Exploring varied object detection architectures
When deploying machine learning models to the real world, specially in resource constrained environments, model size and complexity plays a big role into determining an application’s usability, i.e.: will it make predictions that are correct and also fast enough?

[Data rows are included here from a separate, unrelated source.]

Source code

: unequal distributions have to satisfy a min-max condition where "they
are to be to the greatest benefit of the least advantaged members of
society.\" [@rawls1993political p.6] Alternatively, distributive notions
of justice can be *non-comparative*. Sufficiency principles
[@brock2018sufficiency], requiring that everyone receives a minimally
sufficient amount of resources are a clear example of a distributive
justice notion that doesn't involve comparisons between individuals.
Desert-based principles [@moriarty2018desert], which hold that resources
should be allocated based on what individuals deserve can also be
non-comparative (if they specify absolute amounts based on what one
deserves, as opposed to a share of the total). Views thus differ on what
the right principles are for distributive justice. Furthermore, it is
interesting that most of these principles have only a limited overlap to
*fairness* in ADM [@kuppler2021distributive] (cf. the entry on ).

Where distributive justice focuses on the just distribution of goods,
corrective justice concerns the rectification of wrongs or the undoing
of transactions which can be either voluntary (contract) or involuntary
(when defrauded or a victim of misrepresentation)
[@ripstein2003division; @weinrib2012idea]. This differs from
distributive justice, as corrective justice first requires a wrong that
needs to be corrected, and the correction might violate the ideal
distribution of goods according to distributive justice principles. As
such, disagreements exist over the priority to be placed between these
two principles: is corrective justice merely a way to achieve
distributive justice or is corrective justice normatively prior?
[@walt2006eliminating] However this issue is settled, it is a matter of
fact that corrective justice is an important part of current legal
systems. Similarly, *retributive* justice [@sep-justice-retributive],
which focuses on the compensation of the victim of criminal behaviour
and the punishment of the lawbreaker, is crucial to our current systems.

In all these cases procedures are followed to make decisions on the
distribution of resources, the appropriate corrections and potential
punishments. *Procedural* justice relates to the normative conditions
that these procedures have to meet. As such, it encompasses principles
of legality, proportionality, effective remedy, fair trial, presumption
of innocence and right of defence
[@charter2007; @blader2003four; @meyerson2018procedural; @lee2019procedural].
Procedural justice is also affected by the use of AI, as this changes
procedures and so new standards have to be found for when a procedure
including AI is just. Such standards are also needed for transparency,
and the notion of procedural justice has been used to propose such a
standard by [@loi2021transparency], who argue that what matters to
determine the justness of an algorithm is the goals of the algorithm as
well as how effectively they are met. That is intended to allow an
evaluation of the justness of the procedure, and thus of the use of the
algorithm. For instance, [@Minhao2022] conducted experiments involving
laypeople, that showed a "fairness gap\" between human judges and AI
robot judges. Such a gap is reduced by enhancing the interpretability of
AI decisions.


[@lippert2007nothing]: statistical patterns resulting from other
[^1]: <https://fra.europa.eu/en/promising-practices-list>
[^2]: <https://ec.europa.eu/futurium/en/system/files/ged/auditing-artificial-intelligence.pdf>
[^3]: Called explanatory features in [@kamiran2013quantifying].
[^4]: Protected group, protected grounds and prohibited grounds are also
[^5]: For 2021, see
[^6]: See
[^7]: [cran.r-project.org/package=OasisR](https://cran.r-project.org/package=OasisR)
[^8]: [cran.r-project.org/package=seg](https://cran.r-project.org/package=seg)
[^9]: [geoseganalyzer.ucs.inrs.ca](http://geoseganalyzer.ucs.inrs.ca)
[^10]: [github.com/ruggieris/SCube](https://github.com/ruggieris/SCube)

In order to have a general idea of your hardware impact on processing time for object detection, I’ve made a preliminary benchmark table on a set of 1600 JPEG frames with 1280x720 resolution on the following hardware:
| Hardware | CPU | RAM | Graphics card |
|---|---|---|---|
| Raspberry Pi 3 B+ | 1.4GHz 64-bit quad-core ARM Cortex-A53 CPU | 1GB LPDDR2 SDRAM | None |
| Raspberry Pi 3 B+ | 1.4GHz 64-bit quad-core ARM Cortex-A53 CPU | 1GB LPDDR2 SDRAM | Movidius Neural Compute Stick (not a video card, but helps for GPU processing) |
| Dell G3 15 | Intel(R) Core(TM) i5-8300H CPU @ 2.30GHz | 8GB SODIMM DDR4 Synchronous | GeForce GTX 1050 Mobile |
Making inferences on top of a MobileNet with SSD architecture and weights totalling 22.1 MB:
| Hardware | FPS | Time per frame (s) |
|---|---|---|
| Raspberry Pi 3 B+ on CPU | 1.479 | 0.676 |
| Raspberry Pi 3 B+ with Movidius NCU | 4.721 | 0.212 |
| Dell G3 15 on GPU | (TODO) | (TODO) |